Is It Really A Disruption?

I finished Clay Christensen’s Disrupting Class: How Disruptive Innovation Will Change the Way the World Learns a couple days ago and have been trying to put my reactions into some sort of order since.  I’m not sure I have done that yet, but comments from a few folks in my aggregator have helped a bit.  Will Richardson reports a conversation with Andy Ross, VP of the Florida Virtual High School:  “Andy said that their research shows that those kids do better on the standardized assessments than kids in physical schools, primarily because of the deep alignment of the curriculum and the programmed delivery.”

I couldn’t help but think of Christensen who argues pretty persuasively for online learning as a disruptive technology and uses the virtual high school as an example.  But it’s still school, isn’t it?  Sure, the students don’t meet face to face with a teacher but is meeting with that teacher online to learn content in order to pass a test really that much of an innovation?  In particular, I think it’s the phrase “programmed delivery” that makes me a little queasy here.  In the comments to Will’s post, Sylvia Martinez makes the point that drove it home for me: “This future of school sounds a lot like what we do now, just delivered in different ways.”

Christensen’s vision is a bit different as he imagines technology being used to customize the delivery in a way that makes sense to individual students.  But his vision of school in 2033 doesn’t seem all that different to me.  The bell still rings, students still assemble in classes, and there are lots of unanswered questions:  Are the kids still taking high-stakes assessments that drive the curriculum?  Are they still earning Carnegie units?  Are schools still funded by seat time? In other words, is it still about content rather than pedagogy or collaboration?

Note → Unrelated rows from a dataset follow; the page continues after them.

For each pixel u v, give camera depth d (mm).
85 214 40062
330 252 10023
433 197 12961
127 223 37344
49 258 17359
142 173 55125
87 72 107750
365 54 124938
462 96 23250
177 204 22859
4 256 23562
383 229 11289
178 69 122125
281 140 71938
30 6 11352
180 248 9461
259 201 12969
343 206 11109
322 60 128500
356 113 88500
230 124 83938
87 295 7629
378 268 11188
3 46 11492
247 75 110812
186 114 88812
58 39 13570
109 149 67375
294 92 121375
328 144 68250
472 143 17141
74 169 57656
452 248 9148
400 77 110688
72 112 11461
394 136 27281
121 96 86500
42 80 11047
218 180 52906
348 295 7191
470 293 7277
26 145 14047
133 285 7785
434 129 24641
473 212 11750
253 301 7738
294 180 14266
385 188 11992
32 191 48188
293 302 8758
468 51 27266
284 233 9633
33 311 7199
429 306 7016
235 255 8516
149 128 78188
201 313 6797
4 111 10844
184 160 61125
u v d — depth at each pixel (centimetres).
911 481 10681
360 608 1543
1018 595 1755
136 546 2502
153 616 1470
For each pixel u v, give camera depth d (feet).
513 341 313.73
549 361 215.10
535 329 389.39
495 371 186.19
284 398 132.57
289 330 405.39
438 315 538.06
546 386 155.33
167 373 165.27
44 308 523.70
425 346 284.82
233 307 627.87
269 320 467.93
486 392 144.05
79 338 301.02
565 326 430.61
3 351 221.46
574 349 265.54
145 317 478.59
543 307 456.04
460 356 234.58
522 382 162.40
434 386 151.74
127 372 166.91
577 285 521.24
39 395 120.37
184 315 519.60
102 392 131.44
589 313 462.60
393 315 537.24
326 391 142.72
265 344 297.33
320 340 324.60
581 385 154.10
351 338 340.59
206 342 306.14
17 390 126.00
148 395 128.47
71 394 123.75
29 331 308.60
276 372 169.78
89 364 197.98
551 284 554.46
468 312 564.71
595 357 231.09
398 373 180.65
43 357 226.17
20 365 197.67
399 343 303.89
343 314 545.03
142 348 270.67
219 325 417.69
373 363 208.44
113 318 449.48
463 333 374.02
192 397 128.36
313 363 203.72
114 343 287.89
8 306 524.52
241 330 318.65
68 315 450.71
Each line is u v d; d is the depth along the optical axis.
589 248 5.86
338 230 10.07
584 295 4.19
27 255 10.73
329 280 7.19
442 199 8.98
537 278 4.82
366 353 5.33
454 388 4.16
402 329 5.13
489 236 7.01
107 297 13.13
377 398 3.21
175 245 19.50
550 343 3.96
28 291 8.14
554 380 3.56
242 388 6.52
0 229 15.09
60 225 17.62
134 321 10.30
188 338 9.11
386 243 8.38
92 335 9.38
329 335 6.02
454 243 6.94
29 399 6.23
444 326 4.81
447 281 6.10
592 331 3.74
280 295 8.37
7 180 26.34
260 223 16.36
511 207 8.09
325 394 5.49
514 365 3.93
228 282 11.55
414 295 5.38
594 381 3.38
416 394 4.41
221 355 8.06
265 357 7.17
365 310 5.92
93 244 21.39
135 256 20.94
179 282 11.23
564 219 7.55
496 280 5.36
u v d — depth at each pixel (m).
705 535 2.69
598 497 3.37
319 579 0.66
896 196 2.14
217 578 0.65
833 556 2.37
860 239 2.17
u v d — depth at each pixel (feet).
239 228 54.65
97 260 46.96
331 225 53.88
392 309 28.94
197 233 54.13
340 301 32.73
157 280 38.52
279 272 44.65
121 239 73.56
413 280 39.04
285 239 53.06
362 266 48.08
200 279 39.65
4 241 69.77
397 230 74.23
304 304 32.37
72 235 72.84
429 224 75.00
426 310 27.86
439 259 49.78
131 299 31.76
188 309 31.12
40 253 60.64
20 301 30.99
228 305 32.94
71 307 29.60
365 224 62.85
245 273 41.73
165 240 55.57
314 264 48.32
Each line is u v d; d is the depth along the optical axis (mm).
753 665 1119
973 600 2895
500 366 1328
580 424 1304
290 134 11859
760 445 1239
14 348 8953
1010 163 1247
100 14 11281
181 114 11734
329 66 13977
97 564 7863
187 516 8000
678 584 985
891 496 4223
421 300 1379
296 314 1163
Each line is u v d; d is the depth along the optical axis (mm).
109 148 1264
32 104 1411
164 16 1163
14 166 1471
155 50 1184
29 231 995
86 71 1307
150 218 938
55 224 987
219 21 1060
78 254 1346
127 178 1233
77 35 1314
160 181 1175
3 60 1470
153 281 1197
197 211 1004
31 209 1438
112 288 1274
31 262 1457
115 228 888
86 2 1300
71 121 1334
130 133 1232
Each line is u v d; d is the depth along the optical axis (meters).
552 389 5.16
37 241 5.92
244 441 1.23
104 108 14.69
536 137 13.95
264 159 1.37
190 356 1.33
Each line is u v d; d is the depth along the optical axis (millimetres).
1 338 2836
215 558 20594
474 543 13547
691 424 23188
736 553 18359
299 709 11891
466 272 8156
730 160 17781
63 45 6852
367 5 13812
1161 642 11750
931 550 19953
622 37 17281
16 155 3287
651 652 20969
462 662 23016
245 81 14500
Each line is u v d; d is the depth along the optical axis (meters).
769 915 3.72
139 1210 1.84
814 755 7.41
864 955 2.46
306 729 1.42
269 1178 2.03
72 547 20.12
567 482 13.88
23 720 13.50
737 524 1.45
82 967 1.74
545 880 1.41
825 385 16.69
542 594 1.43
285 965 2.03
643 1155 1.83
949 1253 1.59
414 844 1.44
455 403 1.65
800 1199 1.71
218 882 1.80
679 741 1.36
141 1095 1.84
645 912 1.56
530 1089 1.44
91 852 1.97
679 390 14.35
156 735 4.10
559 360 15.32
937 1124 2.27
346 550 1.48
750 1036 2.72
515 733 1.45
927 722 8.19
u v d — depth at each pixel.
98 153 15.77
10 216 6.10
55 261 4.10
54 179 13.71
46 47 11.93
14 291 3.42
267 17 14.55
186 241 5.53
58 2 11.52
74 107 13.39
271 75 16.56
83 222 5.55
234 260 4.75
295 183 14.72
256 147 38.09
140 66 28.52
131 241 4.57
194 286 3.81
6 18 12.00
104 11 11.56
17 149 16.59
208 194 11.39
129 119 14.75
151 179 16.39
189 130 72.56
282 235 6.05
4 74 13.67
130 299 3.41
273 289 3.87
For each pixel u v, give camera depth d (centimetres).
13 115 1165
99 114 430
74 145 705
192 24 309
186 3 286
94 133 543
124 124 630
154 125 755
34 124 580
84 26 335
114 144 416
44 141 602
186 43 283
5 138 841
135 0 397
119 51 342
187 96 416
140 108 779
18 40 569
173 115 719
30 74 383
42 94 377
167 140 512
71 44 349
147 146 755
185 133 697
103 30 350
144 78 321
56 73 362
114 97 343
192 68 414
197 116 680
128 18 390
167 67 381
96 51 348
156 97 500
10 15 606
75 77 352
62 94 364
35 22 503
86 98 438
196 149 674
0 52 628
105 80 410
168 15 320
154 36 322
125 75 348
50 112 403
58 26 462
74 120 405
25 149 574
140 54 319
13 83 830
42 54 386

Tim Stahmer also drives the point home when he suggests that what passes for disruption still operates within an organizational paradigm that puts really limits on learning as he thinks about the candidates for education secretary:

Most are still committed to the traditional concept of “school”, one in which the teacher dispenses information to students assembled in groups for a fixed period of time each day for a fixed number of days each year and all of whom have a goal of moving on to a traditional college.

And, then there’s Dean Shareski who offers his own take on Will’s post by discussing the importance that face-to-face learning plays in his class: “While I can’t say to any more certainty what the future of school will completely look like, I do believe that the opportunity for students to learn from each and others will be more than just rhetoric which it pretty much is now.”  That was the one piece of Christensen’s vision that I appreciated without reservation: students helping each other learn. And while technology can support that interaction, it won’t be really useful until we develop a culture of collaboration.

3 thoughts on “Is It Really A Disruption?

  1. Karen,
    It’s you are right to look at all these critical comments. I think there is a lot of wishful thinking about “schools of the future”. Before they are well defined, people put their hopes and dreams into the empty places and magically morph them into their own vision.

    As they say, the devil is in the details.

  2. Hi — Thanks for your post. Agree with your point. If the disruption comes and it still looks like today’s schools, we won’t have achieved much. I don’t think we hit the point enough in the book, but I’ve made a point of saying this on the trail quite a bit. If we use the old metrics and regulations to judge the disruption, it’s not clear we’ll move the needle forward at all in a way we’d really like to.

    So, to answer your questions on these points:
    “Are the kids still taking high-stakes assessments that drive the curriculum? Are they still earning Carnegie units? Are schools still funded by seat time? In other words, is it still about content rather than pedagogy or collaboration?”

    I hope the answer to all three is no and that we move to a system that worries about mastery, for example. We’re pretty clear in the book about the disruption of assessment, just to give one concrete example that is in the book.

  3. Thanks, Michael, for the clarification. I’m still digesting the book but I did feel like you were in the same boat I am…trying to grapple with what the period of transition will look like as we move (hopefully) from the high stakes testing environment to a more student (and teacher) friendly learning environment.